◆ **PROVIDED PASSAGE**
297 N.W. 718 | Minn. | 1941
A short summary of the undisputed facts will suffice for disposition of the case. The workman, Arne Pederson, a window washer, died on April 5, 1937, as a consequence of injuries suffered while in the employ of Clarence T. Holberg, who did business as the Acme Window Cleaning Company. Holberg was insured by Hartford. While washing windows on the fourth floor of a building owned by defendant in downtown Minneapolis, Pederson fell to his death because a safety bolt to which his belt was fastened was improperly secured in the wall contrary to ordinance. The trial court found that defendant was negligent. But it further found that Pederson's contributory negligence was a bar to the action by plaintiff as subrogee.

◆ **GIVEN MATERIAL**
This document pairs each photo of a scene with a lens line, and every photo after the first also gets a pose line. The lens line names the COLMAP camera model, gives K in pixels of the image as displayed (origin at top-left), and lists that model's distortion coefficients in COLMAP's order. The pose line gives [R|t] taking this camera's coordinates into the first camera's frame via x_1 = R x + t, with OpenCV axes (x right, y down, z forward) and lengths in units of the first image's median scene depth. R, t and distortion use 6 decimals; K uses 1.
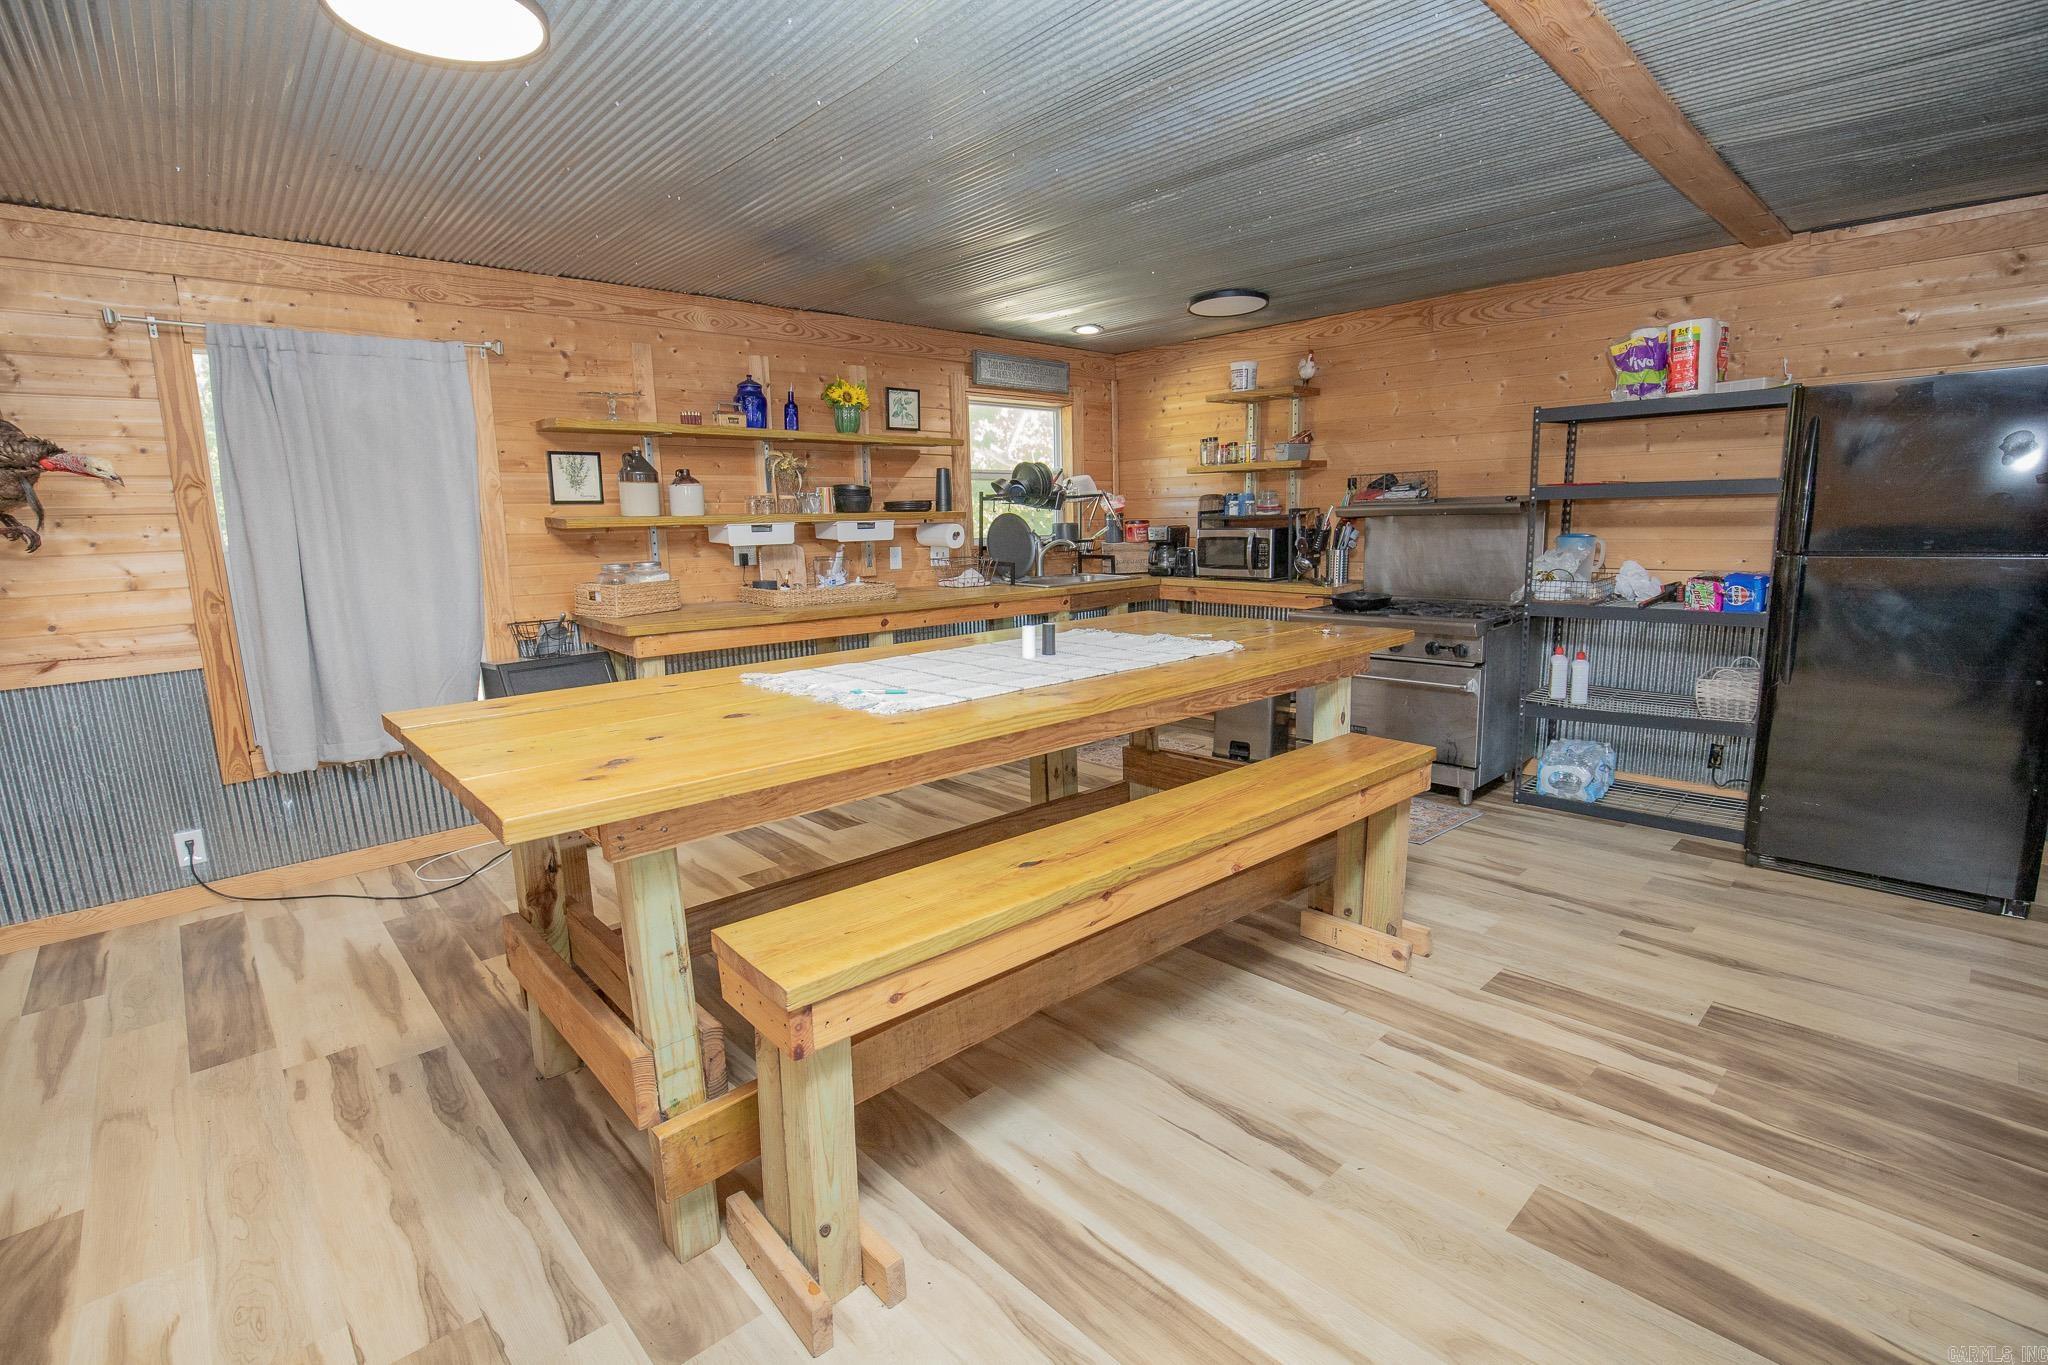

◆ **WHAT THE EXERCISE ASKS**
Please transcribe the part of the window washer case that opens with the words containing "297 N.W. 718" and closes with "plaintiff as subrogee.". None of the lines are needed here.

◆ **EXERCISE RESPONSE**
297 N.W. 718 | Minn. | 1941
A short summary of the undisputed facts will suffice for disposition of the case. The workman, Arne Pederson, a window washer, died on April 5, 1937, as a consequence of injuries suffered while in the employ of Clarence T. Holberg, who did business as the Acme Window Cleaning Company. Holberg was insured by Hartford. While washing windows on the fourth floor of a building owned by defendant in downtown Minneapolis, Pederson fell to his death because a safety bolt to which his belt was fastened was improperly secured in the wall contrary to ordinance. The trial court found that defendant was negligent. But it further found that Pederson's contributory negligence was a bar to the action by plaintiff as subrogee.